(Beginning of SUPPLIED INFORMATION)
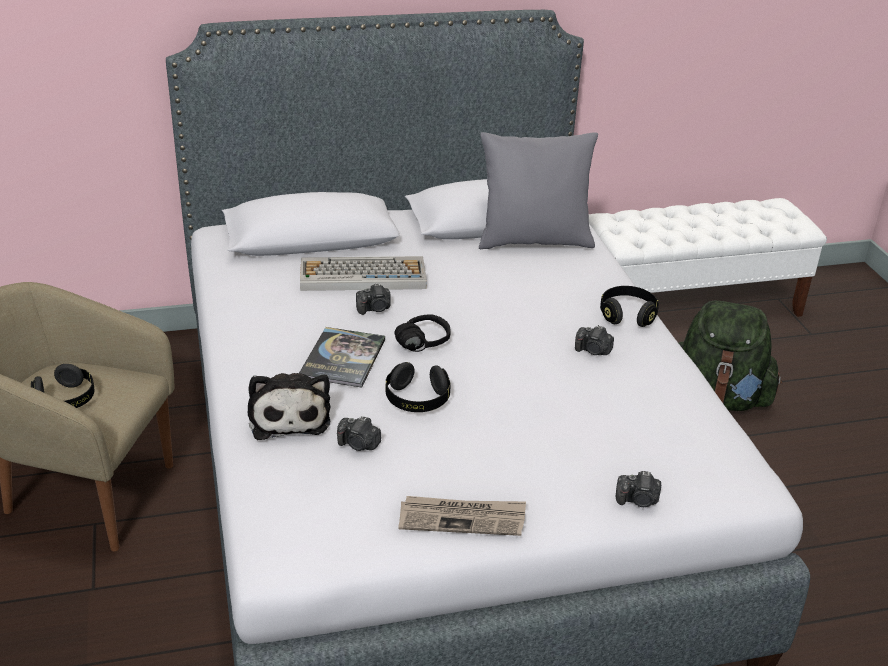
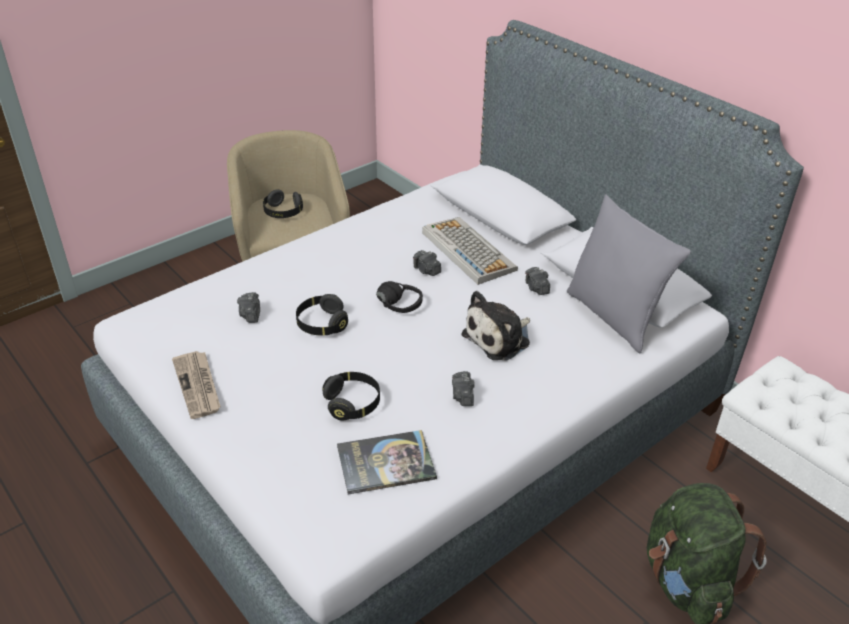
camera: 65 degrees right, 5 degrees up
plush toy [248,373,331,440] -> plush toy moved to [461,291,530,361]
book [299,327,385,388] -> book moved to [337,430,437,494]
black headphones [600,286,659,327] -> black headphones moved to [322,372,380,421]
camera [616,471,661,507] -> camera moved to [525,267,550,295]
(End of SUPPLIED INFORMATION)
Everything in the data except the pictures must appear in your answer unchanged.

WRITTEN SOLUTION ::
camera: 65 degrees right, 5 degrees up
plush toy [248,373,331,440] -> plush toy moved to [461,291,530,361]
book [299,327,385,388] -> book moved to [337,430,437,494]
black headphones [600,286,659,327] -> black headphones moved to [322,372,380,421]
camera [616,471,661,507] -> camera moved to [525,267,550,295]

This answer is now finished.